On Monday I wrote about our Romney ewe Grace and the fact that she sneaks out of the pasture to make her way to better grazing — our lawn and our yard plantings. This great escape has been going on for many years, and it has become a part of our routine. I know that when the ewes graze along our southern border near the roadway, Grace will be out and about, trying to improve her edible options.
The problem is not so much Grace, however, as feedback from the community around us. Although Grace is quite careful and generally stays in the ditches and out of the roadway, those who travel our roads see only a sheep who is no longer within a fence — and that is obviously a bad thing. When our sheep graze those southernmost fields, I get a lot of people knocking at our door to let me know that “you have a sheep out.” Little do they know that there isn’t much I can do about it!

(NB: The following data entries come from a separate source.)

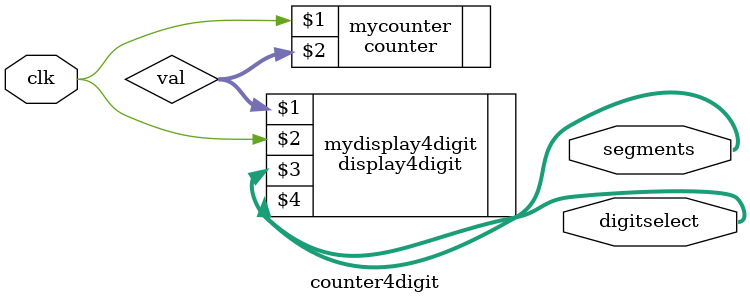
<source format=sv>
`timescale 1ns / 1ps
`default_nettype none

module counter4digit(
    input wire clk,
    output wire [7:0] segments,
    output wire [7:0] digitselect
    );
    
    wire [15:0] val;
    
    counter mycounter(clk, val);
    display4digit mydisplay4digit(val, clk, segments, digitselect);
         
endmodule

</source>
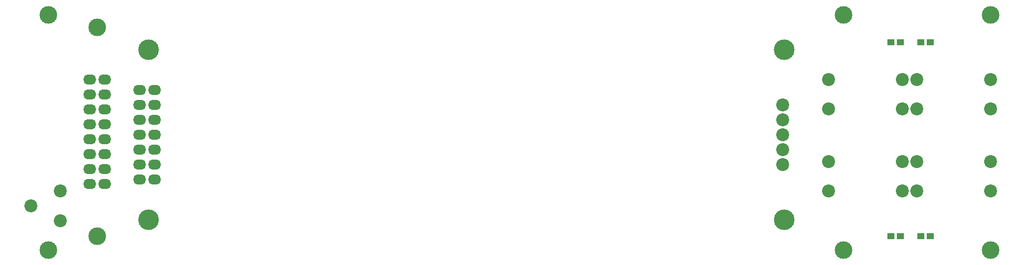
<source format=gts>
G04 DipTrace 3.0.0.2*
G04 FrontPanel(LCD4x20).GTS*
%MOMM*%
G04 #@! TF.FileFunction,Soldermask,Top*
G04 #@! TF.Part,Single*
%ADD23C,3.0*%
%ADD24C,3.5*%
%ADD28C,2.2*%
%ADD30R,1.2X1.0*%
%ADD32C,2.2*%
%ADD34O,2.2X1.7*%
%FSLAX35Y35*%
G04*
G71*
G90*
G75*
G01*
G04 TopMask*
%LPD*%
D34*
X1200000Y-1600000D3*
X1454000D3*
X1200000Y-1854000D3*
X1454000D3*
X1200000Y-2108000D3*
X1454000D3*
X1200000Y-2362000D3*
X1454000D3*
X1200000Y-2616000D3*
X1454000D3*
X1200000Y-2870000D3*
X1454000D3*
X1200000Y-3124000D3*
X1454000D3*
X1200000Y-3378000D3*
X1454000D3*
D23*
X1327000Y-709000D3*
Y-4269000D3*
D34*
X2300000Y-3300000D3*
X2046000D3*
X2300000Y-3046000D3*
X2046000D3*
X2300000Y-2792000D3*
X2046000D3*
X2300000Y-2538000D3*
X2046000D3*
X2300000Y-2284000D3*
X2046000D3*
X2300000Y-2030000D3*
X2046000D3*
X2300000Y-1776000D3*
X2046000D3*
D32*
X12968000Y-3046000D3*
Y-2792000D3*
Y-2538000D3*
Y-2284000D3*
Y-2030000D3*
D24*
X2196000Y-1088000D3*
Y-3988000D3*
X12996000Y-1088000D3*
Y-3988000D3*
D23*
X500000Y-500000D3*
Y-4500000D3*
X16500000Y-500000D3*
Y-4500000D3*
X14000000Y-500000D3*
Y-4500000D3*
D30*
X14968133Y-968000D3*
X14808133D3*
X14968133Y-4270000D3*
X14808133D3*
X15476133Y-968000D3*
X15316133D3*
X15476133Y-4270000D3*
X15316133D3*
D28*
X15000000Y-2100000D3*
X13750000D3*
X15000000Y-1600000D3*
X13750000D3*
X15000000Y-3500000D3*
X13750000D3*
X15000000Y-3000000D3*
X13750000D3*
X16500000Y-2100000D3*
X15250000D3*
X16500000Y-1600000D3*
X15250000D3*
X16500000Y-3500000D3*
X15250000D3*
X16500000Y-3000000D3*
X15250000D3*
X700000Y-4000000D3*
X200000Y-3750000D3*
X700000Y-3500000D3*
M02*

</source>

Last Thursday I had spent almost the entire day outside, cleaning up the barn and generally preparing our farm for the summer season. With Rick out of town, I had plenty to do and was pushing to get it done. I had kept an eye on Grace and put her back into her pasture at least ten or twelve times that day. I went into the house just before dusk — sore and tired — and then prepared dinner and settled in with a mindless TV show. Within ten minutes, the doorbell rang — and I knew why as soon as I came to the door. I didn’t recognize the person standing there, and when I opened the door, I said resignedly, “I know. I have a sheep out.”
Sure enough, the woman had been on her way to soccer when she spied Grace along the roadway, nibbling as she walked. The woman had at first tried to get Grace into the field by following her with her car, but then stopped her vehicle, got out, and tried to shoo Grace through the fence. Of course Grace would have none of it.
Grace has learned that helpful passersby often stop to shoo her back into the field, and although at first she allowed herself to be returned in this way, she soon learned that if she feigned the inability to understand what they wanted, most would give up and go away. She just wanted to do her own thing. But the woman on my porch was very concerned about my sheep and that she might get hit by a car. To her mind, the sheep needed to go back in.
To reassure her, I walked out onto our porch and called to Grace at the far roadside. “Grace, get back in there where you belong!” The entire flock immediately began to run to me, and Grace quickly hopped between the wires of the fence and joined the ewes as they approached the nearest fenceline to the house. “You see,” I explained to the woman, “it isn’t that she can’t get back on her own. It’s that she doesn’t want to!” The relieved woman said her good-byes and continued on her way. Thankfully, since Grace never leaves the flock near dark, I knew she was (finally) in for the night.
The next morning I was out in the Timber checking on the lambs when my phone rang — Rick was calling from his week-long business trip in Washington, DC. A call from him at this time of day was unusual, and I was concerned that this meant he would not be back for the holiday weekend. I promptly answered the phone. I could hear the chuckle in his voice as he said to me, “The operator at my office in Cedar Rapids just called me here in DC to tell me that one of our sheep is out. Would you like to go and call Grace back in since I can’t?” Seriously?! Now even his operator at the office is in on Grace’s well-being?!
It turns out that someone had driven by our farm and seen Grace along the roadside, making her way to our yard. Knowing where Rick works in town, they called in and were connected with his office. The office staff said he was out of town on business, then took the message and passed it along to Rick in DC. This is seriously getting out of hand!
Thankfully, as of this past weekend, Grace has been moved in with the lambs in an internal field with no road frontage. At least for the time being, I won’t have to worry about constantly being told “your sheep is out!”